Reserve Bank of Australia’s Negative Rates
The Reserve Bank of Australia is now considering unconventional policies to boost the Australian economy.
RBA Governor Philip Lowe said that ending up at the zero lower bound was “possible,” although he thinks it’s unlikely. Lowe made it clear that the bank would only do it “if the circumstances warranted it.”
This means the benchmark interest rate, which is currently at 1%, will move below zero. This would be the first time Australia will do this even if others have done it abroad.
Recent lackluster jobs data has a lot to do with the consideration. Additionally, in the forex market, the downward trend is already remarkable, with the US-China trade war being the source of uncertainty.
This is the latest addition to central banks adopting drastic measures to get their economies back on track.
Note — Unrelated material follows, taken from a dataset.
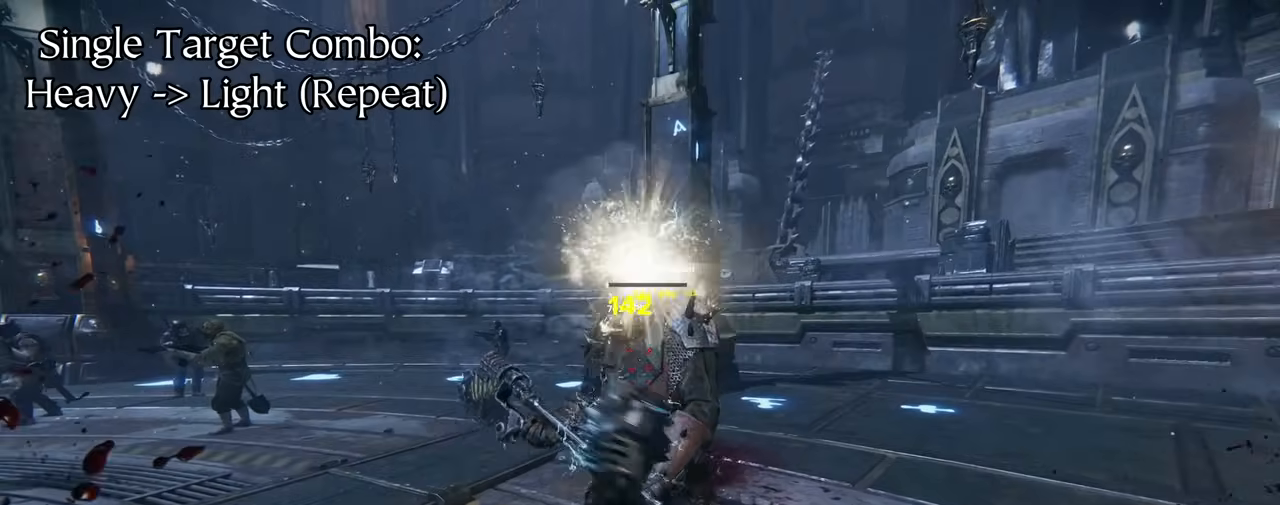
{"keys": ["d"], "mouse": [], "events": [[84, "d", "down"], [134, "mouse_left", "down"], [134, "s", "up"], [184, "mouse_left", "up"], [234, "w", "down"], [417, "w", "up"]]}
For instance, the Reserve Bank of Zealand recently slashed rates by 50 basis points.
RBNZ’s move pummeled the Australian dollar to the lowest level since 2009, with traders expecting the RBA to follow suit.
Reserve Bank of Australia May Pay to Lend
In a nutshell, negative interest rates mean borrowers will be getting payments just for them to borrow. Overall, this tactic lets the bank accept small, certain losses. The good thing is that it can theoretically avoid huge losses for when borrowers default due to higher payments.
In other countries, some central banks have negative interest rates. Switzerland has -0.75%. Somewhere in Europe, it’s -0.40%. In Japan, it’s -0.10%. Lowe also cited these as examples, describing them as “one possibility.”
Negative rates also weaken a country’s currency. Consequently, this boosts the appeal of exports, in turn boosting the country’s economy. The keyword here would be “in theory,” since negative rates historically and practically are a hit-or-miss strategy.